As empresas que produzem as vacinas de ARN-mensageiro lançaram, entretanto, ensaios clínicos focados nas mulheres grávidas – e nas crianças também, outro grupo que ficou de fora dos testes iniciais e que, por isso, não é vacinado contra a covid-19. A Moderna está a recrutar para testar a sua vacina até em bebés de seis meses e crianças até 1 anos. Até agora as recomendações sobre a vacinação destinadas a elas têm sido casuísticas: deve ser uma decisão da mulher e do seu médico, avaliando riscos e benefícios.

Sabe-se que as grávidas correm maiores riscos com doenças respiratórias infecciosas. Os seus pulmões trabalham mais do que o normal, para dar oxigénio ao bebé, mas a sua capacidade vai ficando reduzida, à medida que o útero cresce e empurra o diafragma, conquistando espaço na barriga. Além disso, quando uma mulher fica grávida, o seu sistema imunitário fica suavizado, algo adormecido, para não atacar o bebé. Isto pode tornar as mulheres mais susceptíveis a complicações de uma infecção respiratória. Está documentado que as mulheres que foram infectadas com o vírus da gripe H1N1 na pandemia de 2009-2010 correram um maior risco de ter um parto prematuro ou um nado-morto, diz a Nature.

Uma análise de 77 estudos publicada na British Medical Journal em Setembro de 2020 mostrou que as hipóteses de grávidas com covid-19 darem entrada numa unidade de cuidados intensivos são 62% maiores do que para mulheres da mesma idade que não estejam grávidas. E é 88% mais provável que necessitem de ventilação.
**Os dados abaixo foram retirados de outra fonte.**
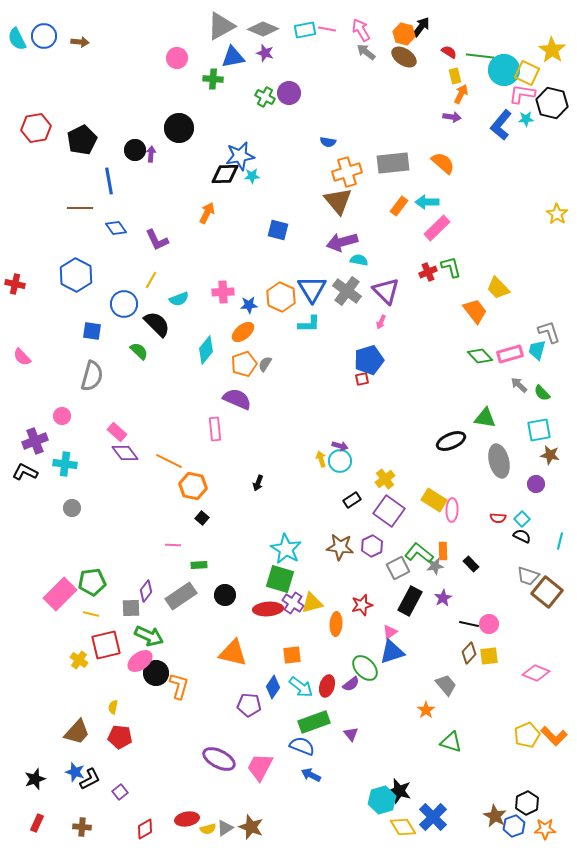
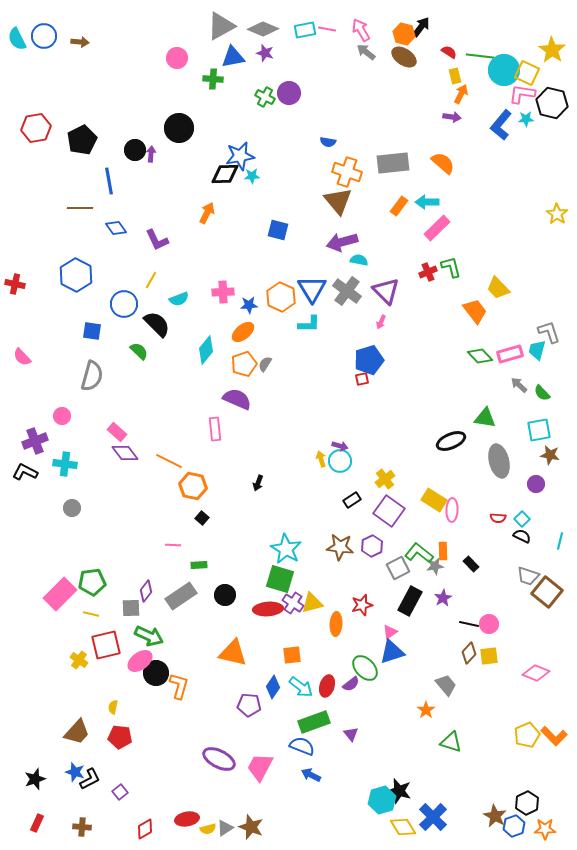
orange cross at (347, 172): rotated 36 degrees clockwise
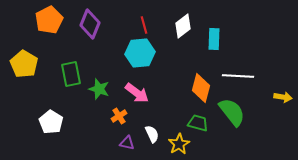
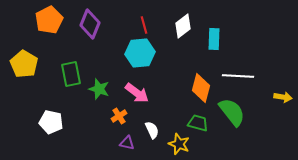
white pentagon: rotated 20 degrees counterclockwise
white semicircle: moved 4 px up
yellow star: rotated 20 degrees counterclockwise
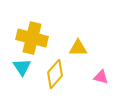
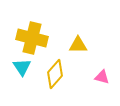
yellow triangle: moved 3 px up
pink triangle: moved 1 px right
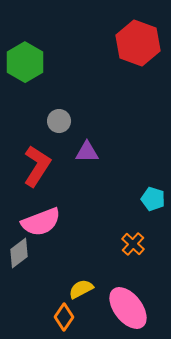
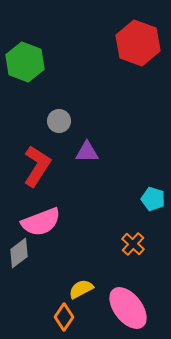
green hexagon: rotated 9 degrees counterclockwise
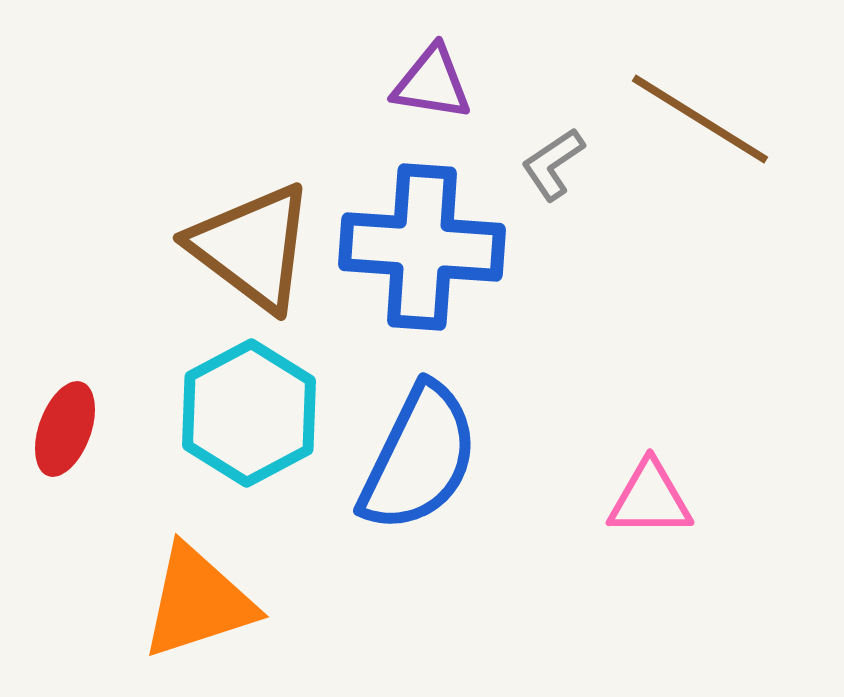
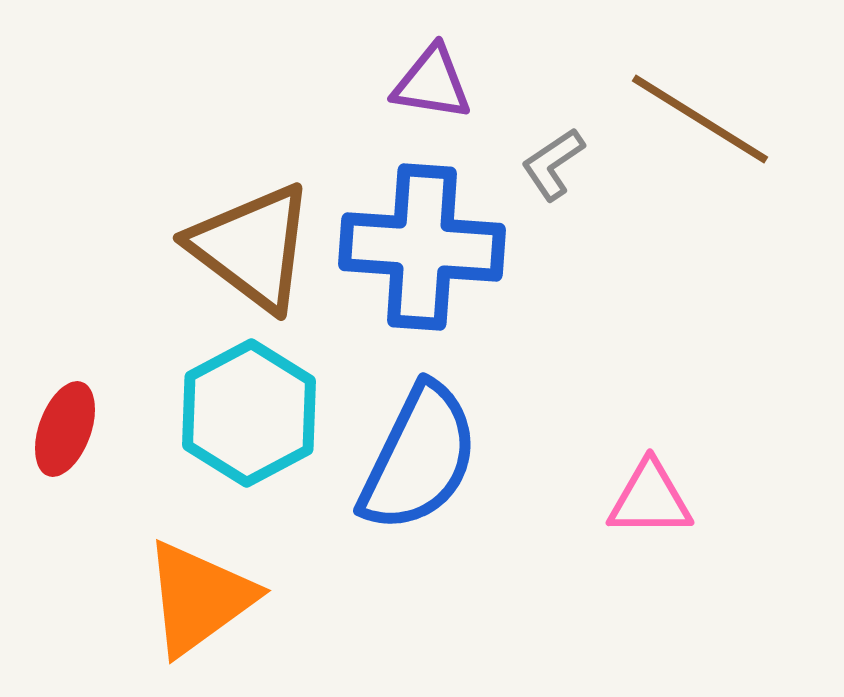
orange triangle: moved 1 px right, 4 px up; rotated 18 degrees counterclockwise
Estes resultados foram confirmados por outras análises, diz a Nature.

Não parece haver é sinais de que a infecção pelo novo coronavírus seja transmitido ao feto, pelo menos frequentemente. Já havia indicações de que isto acontecia, mas o estudo agora publicado na AJOG mostra que havia anticorpos gerados pelas vacinas em todas as amostras de sangue do cordão umbilical e do leite materno colhidas – o que prova a transferência de anticorpos da mãe para o recém-nascido. “Agora temos provas claras de que as vacinas contra a covid-19 induzem uma reacção imunitária que protege os bebés”, comentou Galit Alter, o outro autor-coordenador do estudo, citado no comunicado de imprensa.

O estudo mostrou também diferenças potenciais entre as duas vacinas de ARN-mensageiro: mostrou que o nível de anticorpos (IgA) nas mucosas é mais alto após a segunda dose da vacina da Moderna do que após a segunda dose da da Pfizer-BioNtech. “Isto é importante para toda a gente, pois o vírus SARS-CoV-2 é contraído através de superfícies das mucosas como o nariz, a boca e os olhos”, comentou Kathryn Gray, obstetra no Hospital Brigham e de Mulheres, e principal autora do artigo. “Mas também é importante para as mulheres grávidas e que estão a amamentar, pois o IgA é um dos anticorpos fundamentais no leite materno”, concluiu.